Given these constraints, it is now even more important for this new consumer to know just who is performing their procedure. As the entire healthcare industry undergoes sweeping changes, more and more practitioners are fleeing insurance-based practices and entering the world of elective, cash-based medicine. And as they do so, many are entering this world with little training and very little knowledge of the aesthetic consumer other than what they have absorbed in a weekend course.
And the result? Now, more than ever, the consumer (male or female) needs to ask their provider more questions about their training, experience, and ability to actually perform these specific procedures.
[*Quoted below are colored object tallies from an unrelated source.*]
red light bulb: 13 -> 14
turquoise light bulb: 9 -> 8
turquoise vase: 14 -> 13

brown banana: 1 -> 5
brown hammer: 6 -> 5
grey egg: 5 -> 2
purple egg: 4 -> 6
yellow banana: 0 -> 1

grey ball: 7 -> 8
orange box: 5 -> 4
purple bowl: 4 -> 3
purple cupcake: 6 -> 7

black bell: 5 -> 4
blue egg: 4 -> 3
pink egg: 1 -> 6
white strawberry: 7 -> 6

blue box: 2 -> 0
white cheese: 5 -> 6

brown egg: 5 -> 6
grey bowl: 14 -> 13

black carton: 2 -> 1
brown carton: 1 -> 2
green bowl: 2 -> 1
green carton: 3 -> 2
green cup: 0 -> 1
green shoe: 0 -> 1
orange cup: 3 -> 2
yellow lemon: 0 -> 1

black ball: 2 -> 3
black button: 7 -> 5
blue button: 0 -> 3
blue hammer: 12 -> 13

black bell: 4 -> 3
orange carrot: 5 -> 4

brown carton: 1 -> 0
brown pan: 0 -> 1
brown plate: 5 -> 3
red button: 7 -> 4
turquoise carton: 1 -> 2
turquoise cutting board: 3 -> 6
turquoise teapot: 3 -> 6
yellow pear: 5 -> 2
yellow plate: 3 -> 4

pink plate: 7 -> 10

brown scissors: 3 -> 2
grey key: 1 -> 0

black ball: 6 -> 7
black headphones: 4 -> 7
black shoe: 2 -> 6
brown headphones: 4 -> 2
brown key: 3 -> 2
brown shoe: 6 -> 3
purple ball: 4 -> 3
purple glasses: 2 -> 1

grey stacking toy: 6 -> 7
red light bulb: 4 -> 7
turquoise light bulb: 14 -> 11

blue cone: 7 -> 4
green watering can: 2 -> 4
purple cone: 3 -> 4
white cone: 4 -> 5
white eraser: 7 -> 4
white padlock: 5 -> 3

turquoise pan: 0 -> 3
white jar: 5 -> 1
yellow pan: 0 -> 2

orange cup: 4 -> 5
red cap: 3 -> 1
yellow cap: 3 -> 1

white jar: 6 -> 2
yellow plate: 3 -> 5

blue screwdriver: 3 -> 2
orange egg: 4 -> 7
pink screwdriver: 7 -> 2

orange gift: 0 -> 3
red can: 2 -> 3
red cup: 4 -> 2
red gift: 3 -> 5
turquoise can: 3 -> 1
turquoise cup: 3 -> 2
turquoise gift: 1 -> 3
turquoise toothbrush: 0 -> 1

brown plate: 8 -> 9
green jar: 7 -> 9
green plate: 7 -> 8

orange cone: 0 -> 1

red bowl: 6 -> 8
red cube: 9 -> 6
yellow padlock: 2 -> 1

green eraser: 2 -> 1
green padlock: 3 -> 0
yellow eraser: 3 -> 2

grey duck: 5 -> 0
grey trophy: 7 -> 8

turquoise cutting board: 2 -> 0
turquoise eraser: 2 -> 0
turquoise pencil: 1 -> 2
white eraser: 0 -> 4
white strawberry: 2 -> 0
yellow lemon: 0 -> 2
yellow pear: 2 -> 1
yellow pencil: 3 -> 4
As I inform my clients, it is always easiest to get the job done right in the first place than it is to correct an unfortunate result. And, considering that many of the procedures being performed are facial procedures, for a busy executive there is no room for error.
That being said, cosmetic procedures can potentially give you that extra competitive edge in the workplace but you need to know what to ask of your practitioner. Ask them if they are board certified (if so, in what specialty), ask how many of these procedures they have performed, and always ask to see their results. For an experienced aesthetic practitioner, an informed client is an asset, and realistic expectations are the foundation of good results!